Speaking at the end of the delegation’s visit, Ms in ‘t Veld said:

“We came to Malta with deep concerns, and we leave not reassured. The rule of law under pressure, impunity for crimes, widespread corruption, journalists intimidated and harassed, the right of assembly thwarted and politics descended into toxic bipartisanism. Malta is a part of Europe; what affects Malta, affects Europe. Europe must monitor this situation closely, and press for far-reaching constitutional reforms. We stand by the people of Malta, who deserve clean government and officials with integrity.”

The delegation comprised of the following MEPs:

A press conference took place at the end of the mission, available here. The video will also be available later in EbS+, together with other audiovisual material from the mission.

Background

Following visits to Malta and Slovakia in the aftermath of the murders of the Maltese blogger and journalist Daphne Caruana Galizia, and the Slovak journalist Ján Kuciak and his fiancée, Martina Kušnírová, the Civil Liberties Committee set up its Rule of Law Monitoring Group in June 2018. Having looked into concerns about the progress of the investigations, as well as allegations of harassment, intimidation, corruption and fraud, the final report identified serious shortcomings in the rule of law.
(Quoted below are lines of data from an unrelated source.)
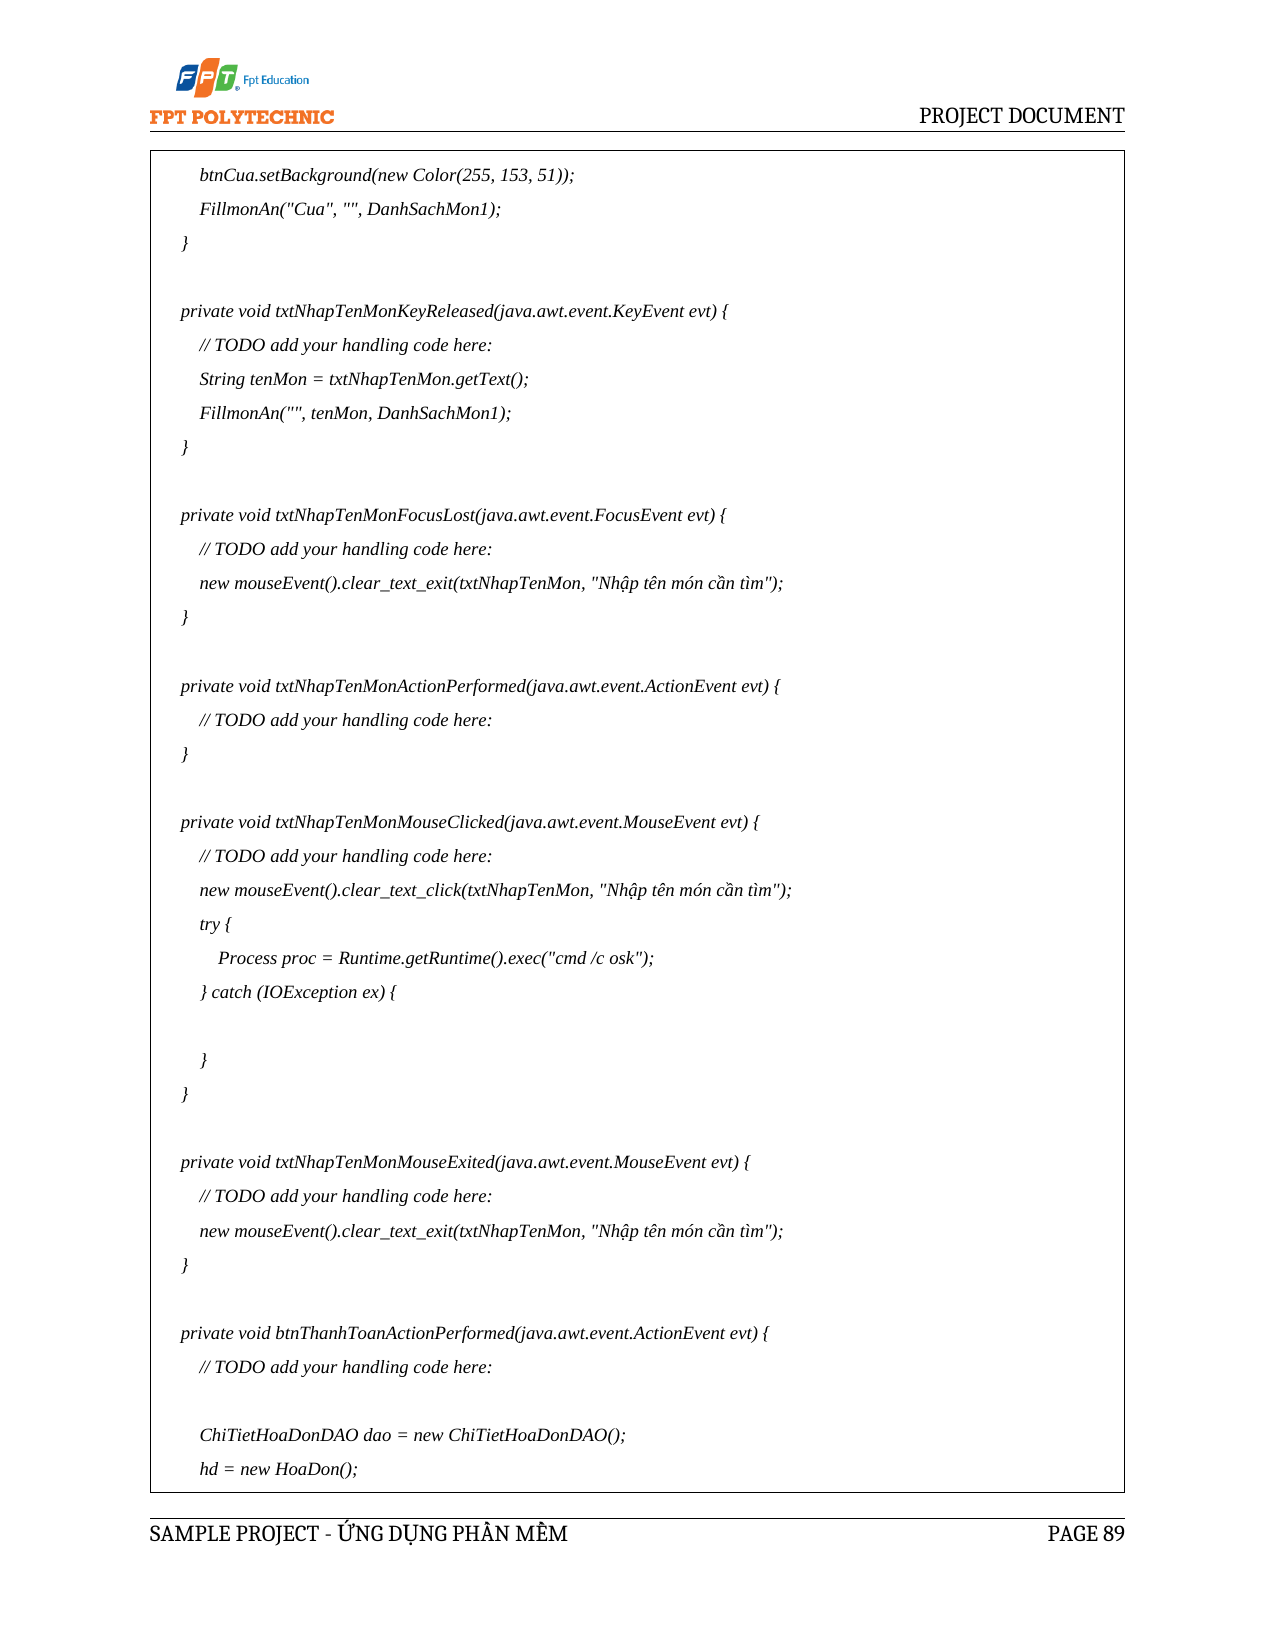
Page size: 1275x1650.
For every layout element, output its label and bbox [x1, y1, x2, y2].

table_header [151, 151, 1124, 1492]
picture [150, 58, 336, 124]
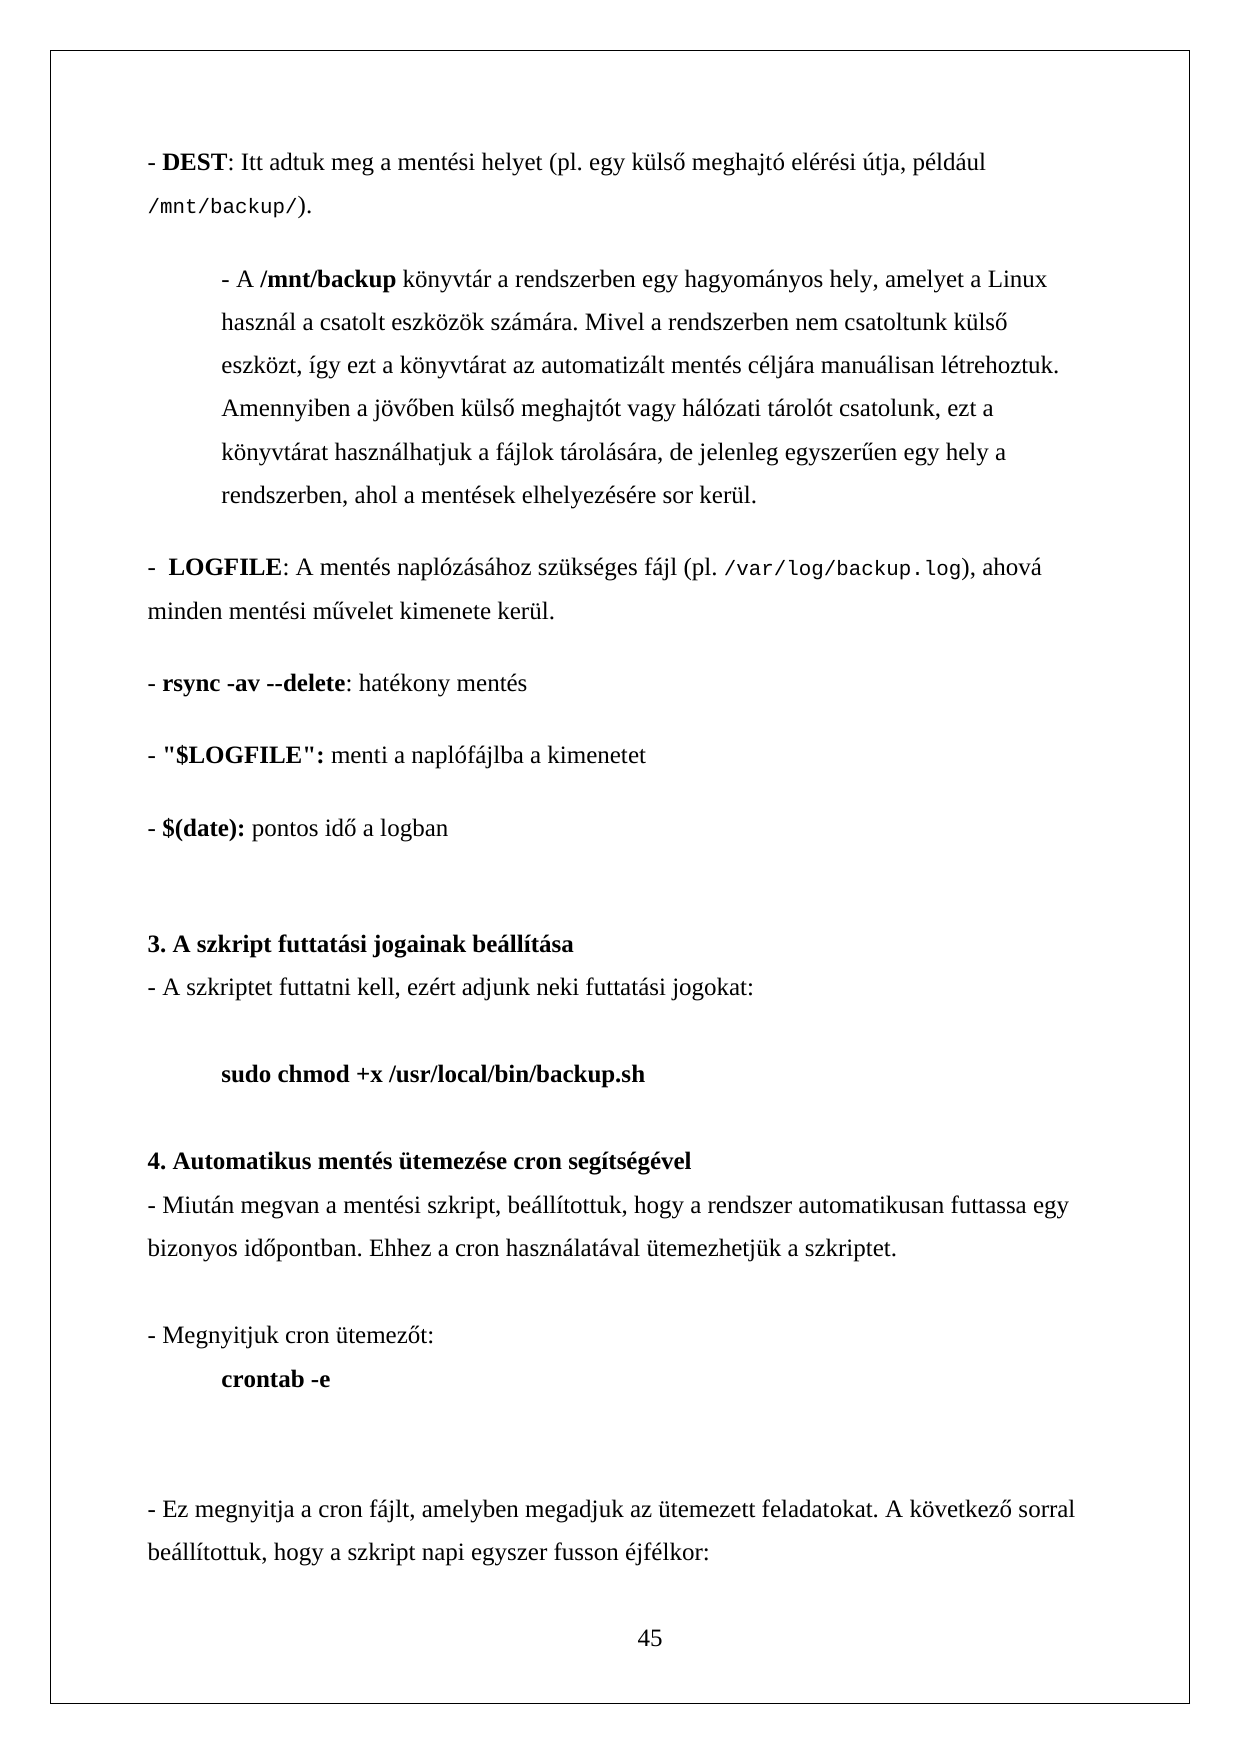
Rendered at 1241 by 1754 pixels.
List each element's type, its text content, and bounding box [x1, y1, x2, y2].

text - $(date): pontos idő a logban [147, 813, 1093, 842]
text - "$LOGFILE": menti a naplófájlba a kimenetet [147, 741, 1093, 769]
text - LOGFILE: A mentés naplózásához szükséges fájl (pl. /var/log/backup.log), ahová minden mentési művelet kimenete kerül. [147, 552, 1093, 625]
text - Miután megvan a mentési szkript, beállítottuk, hogy a rendszer automatikusan futtassa egy bizonyos időpontban. Ehhez a cron használatával ütemezhetjük a szkriptet. [147, 1190, 1093, 1262]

In the 9th parliamentary term, the Democracy, Rule of Law and Fundamental Rights Monitoring Group will monitor and report on relevant issues across all member states until 31 December 2021. Newly arising issues can be added to the DRFMG scope if Members representing a committee majority agree.

The Monitoring Group continues to review the situation in Malta. In its latest meeting on 28 November, the DRFMG discussed the latest developments in Malta and received an update from Europol regarding the support given by the EU Agency. It reiterates its resolution from March this year, in particular the need for full clarity and for justice to be done in the Daphne Caruana Galizia murder case.